おろかもののまりぃくりすてぃのレビュー・感想・評価

おろかもの(2019年製作の映画)
4.4
良質なインディペンデント邦画は日本国民への清々しい救い。拙い要素があって序盤は入り込みにくかったけど、終わりまでには本作がロメール平均を凌駕してくれたのをみた。(足りてない点を探せば、キャメラのアートみ、それと各々の骨格的な美形度。でも長編の効力で、結局ほぼ全俳優のお顔が当たり前に愛おしく綺麗化。)
一見、力の抜けた愚かさの数珠つなぎストーリーであり、“各キャラを類型的にチャチャッと造って、あとはプロ俳優の魅力頼みで適当に、華やかに” だけしておく、という無気力な選択肢も邦画界にはありうる。現に多くの商業邦画がそんな感じ。ところが本作は、妹(高校2年の主役)・クズ兄・兄の婚約者・兄の浮気相手、というキャラたち(~脇キャラ~さらにはエキストラたち)に演技者も演出者もリアルな魂を込めようとした結果、すべての役がわざわざ難役になった! この丁寧な励みを見よ!! カフェでの隣テーブルの無言女性役、バーテンダー女性役、披露宴の参列者役一人一人らに至るまで、多くが自分の役を本当にわざわざ難役にした上で “その時点での人生経験のありったけ” をそこに入れて演じたみたいだった。尊いね。(同級生役とか何人かは微妙かもだったけど。)

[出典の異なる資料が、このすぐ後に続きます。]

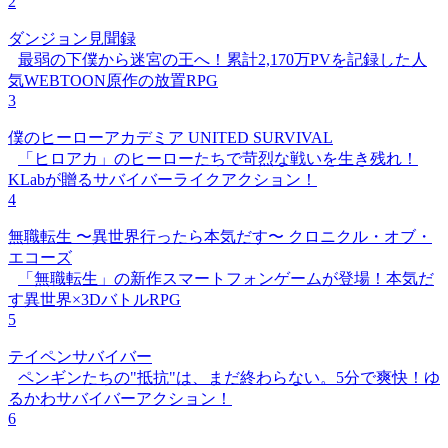
2
ダンジョン見聞録
最弱の下僕から迷宮の王へ！累計2,170万PVを記録した人
気WEBTOON原作の放置RPG
3
僕のヒーローアカデミア UNITED SURVIVAL
「ヒロアカ」のヒーローたちで苛烈な戦いを生き残れ！
KLabが贈るサバイバーライクアクション！
4
無職転生 〜異世界行ったら本気だす〜 クロニクル・オブ・
エコーズ
「無職転生」の新作スマートフォンゲームが登場！本気だ
す異世界×3DバトルRPG
5
テイペンサバイバー
ペンギンたちの"抵抗"は、まだ終わらない。5分で爽快！ゆ
るかわサバイバーアクション！
6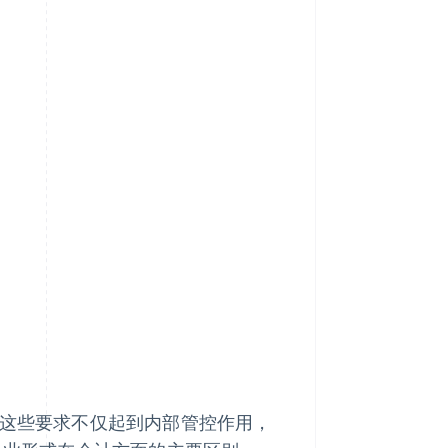
？
，这些要求不仅起到内部管控作用，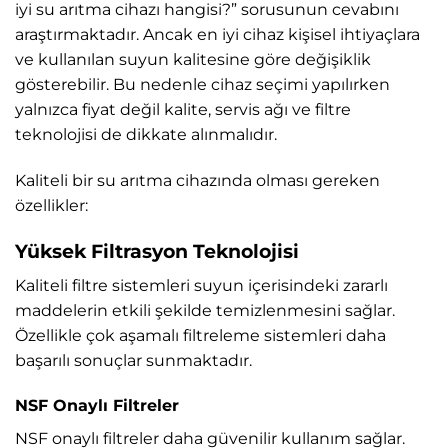
iyi su arıtma cihazı hangisi?” sorusunun cevabını
araştırmaktadır. Ancak en iyi cihaz kişisel ihtiyaçlara
ve kullanılan suyun kalitesine göre değişiklik
gösterebilir. Bu nedenle cihaz seçimi yapılırken
yalnızca fiyat değil kalite, servis ağı ve filtre
teknolojisi de dikkate alınmalıdır.
Kaliteli bir su arıtma cihazında olması gereken
özellikler:
Yüksek Filtrasyon Teknolojisi
Kaliteli filtre sistemleri suyun içerisindeki zararlı
maddelerin etkili şekilde temizlenmesini sağlar.
Özellikle çok aşamalı filtreleme sistemleri daha
başarılı sonuçlar sunmaktadır.
NSF Onaylı Filtreler
NSF onaylı filtreler daha güvenilir kullanım sağlar.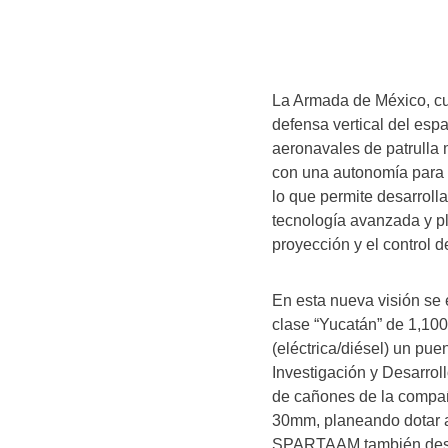
La Armada de México, cu
defensa vertical del esp
aeronavales de patrulla 
con una autonomía para v
lo que permite desarroll
tecnología avanzada y pl
proyección y el control de
En esta nueva visión se 
clase “Yucatán” de 1,100
(eléctrica/diésel) un pue
Investigación y Desarro
de cañones de la compa
30mm, planeando dotar 
SPARTAAM también desar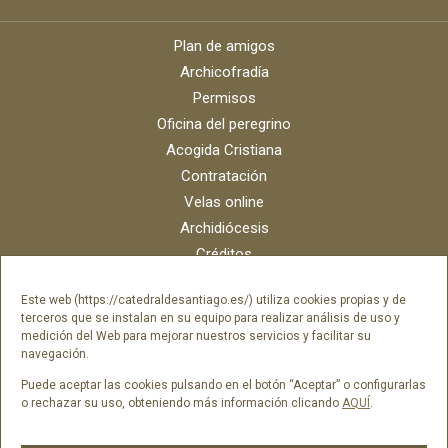
Plan de amigos
Archicofradía
Permisos
Oficina del peregrino
Acogida Cristiana
Contratación
Velas online
Archidiócesis
Créditos
Catálogo digital
Este web (https://catedraldesantiago.es/) utiliza cookies propias y de
Contacto
terceros que se instalan en su equipo para realizar análisis de uso y
Portal del empleado SAMI Catedral
medición del Web para mejorar nuestros servicios y facilitar su
navegación.
Portal del empleado Fundación Catedral
Puede aceptar las cookies pulsando en el botón “Aceptar” o configurarlas
o rechazar su uso, obteniendo más información clicando
AQUÍ
.
Síguenos en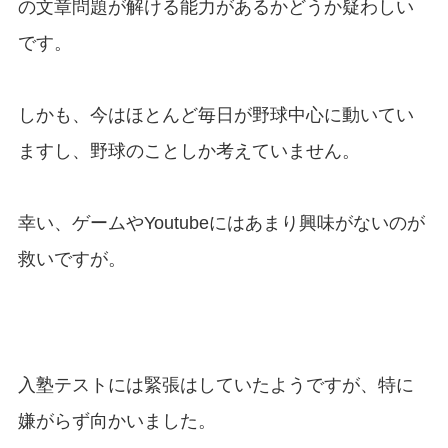
の文章問題が解ける能力があるかどうか疑わしい
です。
しかも、今はほとんど毎日が野球中心に動いてい
ますし、野球のことしか考えていません。
幸い、ゲームやYoutubeにはあまり興味がないのが
救いですが。
入塾テストには緊張はしていたようですが、特に
嫌がらず向かいました。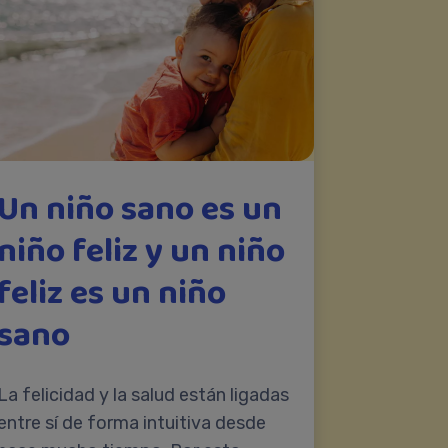
Un niño sano es un
niño feliz y un niño
feliz es un niño
sano
La felicidad y la salud están ligadas
entre sí de forma intuitiva desde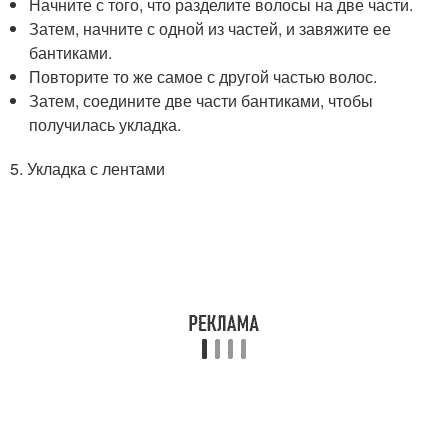
Начните с того, что разделите волосы на две части.
Затем, начните с одной из частей, и завяжите ее
бантиками.
Повторите то же самое с другой частью волос.
Затем, соедините две части бантиками, чтобы
получилась укладка.
5. Укладка с лентами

特にやっぱり、メインの4人。天賦の才や小手先の技で仕事と自己主張をしてるんでなしに、命を(しかも気負わず)吹き込んでくれた。情けない立場の婚約者役の猫目はちさんの終盤の重みの増しを見よ!! はちだけじゃないよ、チェスか将棋の決めみたく人物配置が(位置関係から表情まで)凄まじく効いてる、この結婚式フォーメーションを見よ! しばしば横顔が泣き始めっぽくなる兄役のイワゴウさんも、尻上がりにお見事。モノローグが最初邪魔だったヒロインの笠松七海さんを、もちろん演技的には終始一貫の強度の持ち主だったと褒めなきゃいけない。シナリオ上から一番の難役へと祭り上げられた浮気相手・村田唯さんは、背伸び気味の演技だったんだろうけど、その苦しげが、じつは作品世界の正当な苦しげであり、、つまりは、馬鹿っぽ人間たちの阿呆な話を受け取り受け取りするうちに私たちはだんだんせつないキブンになってくるのです。切実な映画なんだ、といつしか気づいて、各キャラの “実存” をかなりハッキリ感じて、そこから先はもう夢中でクライマックスに抱き込まれていったのです。。。
キャメラの件に戻ると、ピンの切り替えとかクローズアップとかがちょっとわかりやすすぎて「はい、今ここを見てね〜」が行き届きすぎてた。終わってみるとただの秀作なんだけどね。